ViSMaP: Unsupervised Hour-long Video Summarisation by Meta-Prompting
Jian Hu, Dimitrios Korkinof, Shaogang Gong, Mariano Beguerisse-Diaz
TL;DR
ViSMaP addresses unsupervised hour-long video summarisation by transferring knowledge from annotated short-form videos through a meta-prompting loop over large language models. It first trains a short-form video summariser on 3-minute segments, then iteratively generates and refines hour-long video pseudo-summaries via a generator/evaluator/optimiser LLM trio, and finally adapts the short-form model to long-form data using a noise-robust Symmetric Cross Entropy loss. The method achieves performance comparable to fully supervised state-of-the-art models and demonstrates strong cross-domain generalisation without expensive long-form annotations.
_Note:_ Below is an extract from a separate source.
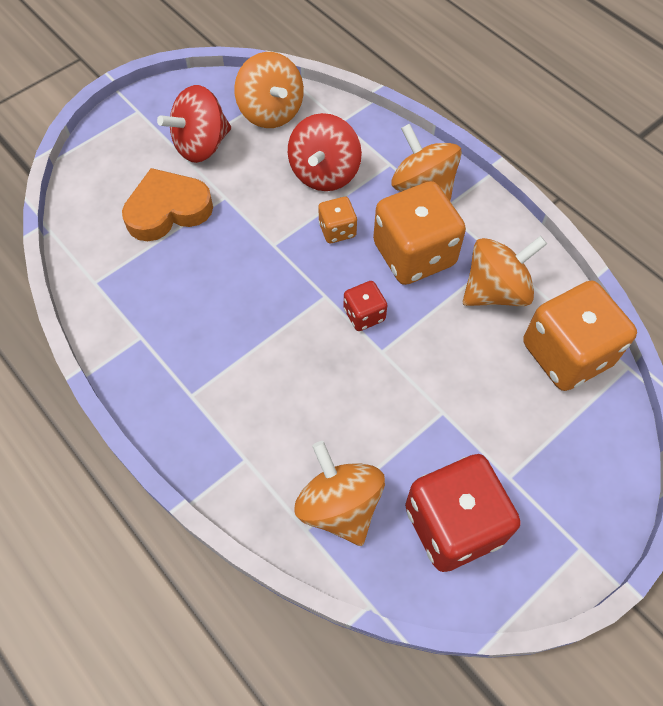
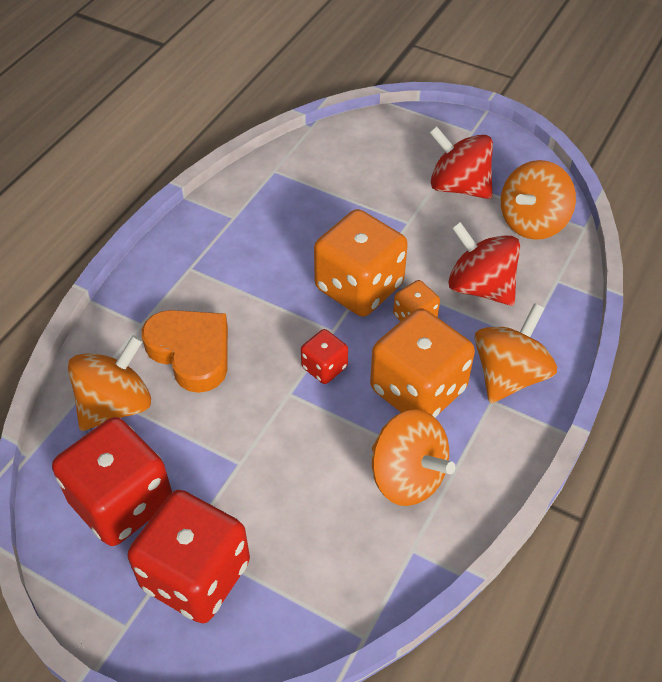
camera: 70 degrees right, 10 degrees down
(168, 210) = (372, 189): orange heart -> orange heart (191, 352)
(324, 173) = (480, 287): red spinning top -> red spinning top turned 45 degrees clockwise
(545, 477) = (196, 575): none -> red dice
(566, 354) = (355, 566): orange dice -> orange dice (359, 287)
This approach offers a scalable framework for long-form video understanding and can be extended with multimodal inputs and hierarchical summarisation for broader applicability.
Abstract
We introduce ViSMap: Unsupervised Video Summarisation by Meta Prompting, a system to summarise hour long videos with no-supervision. Most existing video understanding models work well on short videos of pre-segmented events, yet they struggle to summarise longer videos where relevant events are sparsely distributed and not pre-segmented. Moreover, long-form video understanding often relies on supervised hierarchical training that needs extensive annotations which are costly, slow and prone to inconsistency. With ViSMaP we bridge the gap between short videos (where annotated data is plentiful) and long ones (where it's not). We rely on LLMs to create optimised pseudo-summaries of long videos using segment descriptions from short ones. These pseudo-summaries are used as training data for a model that generates long-form video summaries, bypassing the need for expensive annotations of long videos. Specifically, we adopt a meta-prompting strategy to iteratively generate and refine creating pseudo-summaries of long videos. The strategy leverages short clip descriptions obtained from a supervised short video model to guide the summary. Each iteration uses three LLMs working in sequence: one to generate the pseudo-summary from clip descriptions, another to evaluate it, and a third to optimise the prompt of the generator. This iteration is necessary because the quality of the pseudo-summaries is highly dependent on the generator prompt, and varies widely among videos. We evaluate our summaries extensively on multiple datasets; our results show that ViSMaP achieves performance comparable to fully supervised state-of-the-art models while generalising across domains without sacrificing performance. Code will be released upon publication.